§ Try it
List the lines of this listing that hold the word "TerraformProvider".

§ Extracted entries
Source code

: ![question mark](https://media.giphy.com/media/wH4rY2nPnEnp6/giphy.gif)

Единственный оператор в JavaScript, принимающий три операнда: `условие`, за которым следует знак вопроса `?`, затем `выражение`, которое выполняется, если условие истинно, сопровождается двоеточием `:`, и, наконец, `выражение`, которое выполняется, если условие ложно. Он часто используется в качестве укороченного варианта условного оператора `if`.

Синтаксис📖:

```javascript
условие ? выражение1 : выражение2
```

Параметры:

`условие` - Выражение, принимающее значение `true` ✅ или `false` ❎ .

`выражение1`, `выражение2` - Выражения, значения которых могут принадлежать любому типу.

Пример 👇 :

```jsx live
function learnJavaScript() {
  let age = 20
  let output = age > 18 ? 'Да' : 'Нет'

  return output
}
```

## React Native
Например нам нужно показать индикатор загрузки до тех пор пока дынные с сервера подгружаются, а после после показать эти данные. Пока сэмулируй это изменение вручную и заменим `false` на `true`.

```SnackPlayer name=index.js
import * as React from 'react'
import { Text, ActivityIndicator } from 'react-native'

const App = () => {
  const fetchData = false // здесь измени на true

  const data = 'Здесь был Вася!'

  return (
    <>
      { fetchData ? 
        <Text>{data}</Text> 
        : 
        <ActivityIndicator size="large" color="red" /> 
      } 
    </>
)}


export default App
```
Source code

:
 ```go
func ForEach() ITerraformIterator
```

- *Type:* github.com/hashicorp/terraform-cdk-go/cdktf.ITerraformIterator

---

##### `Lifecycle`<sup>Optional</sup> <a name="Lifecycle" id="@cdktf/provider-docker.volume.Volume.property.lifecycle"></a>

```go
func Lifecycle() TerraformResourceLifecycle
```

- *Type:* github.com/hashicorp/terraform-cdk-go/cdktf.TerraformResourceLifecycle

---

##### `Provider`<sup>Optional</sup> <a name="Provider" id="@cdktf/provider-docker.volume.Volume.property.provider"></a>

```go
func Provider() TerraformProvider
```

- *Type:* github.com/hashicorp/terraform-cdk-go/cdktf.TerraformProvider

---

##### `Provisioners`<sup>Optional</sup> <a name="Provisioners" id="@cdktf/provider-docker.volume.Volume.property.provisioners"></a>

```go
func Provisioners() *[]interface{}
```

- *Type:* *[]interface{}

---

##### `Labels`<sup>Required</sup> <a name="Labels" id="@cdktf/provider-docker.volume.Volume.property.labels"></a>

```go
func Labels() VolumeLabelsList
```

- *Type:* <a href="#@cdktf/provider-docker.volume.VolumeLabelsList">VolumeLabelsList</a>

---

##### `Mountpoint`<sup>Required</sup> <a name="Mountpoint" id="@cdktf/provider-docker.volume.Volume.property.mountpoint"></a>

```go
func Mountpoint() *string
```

§ Task result
func Provider() TerraformProvider
- *Type:* github.com/hashicorp/terraform-cdk-go/cdktf.TerraformProvider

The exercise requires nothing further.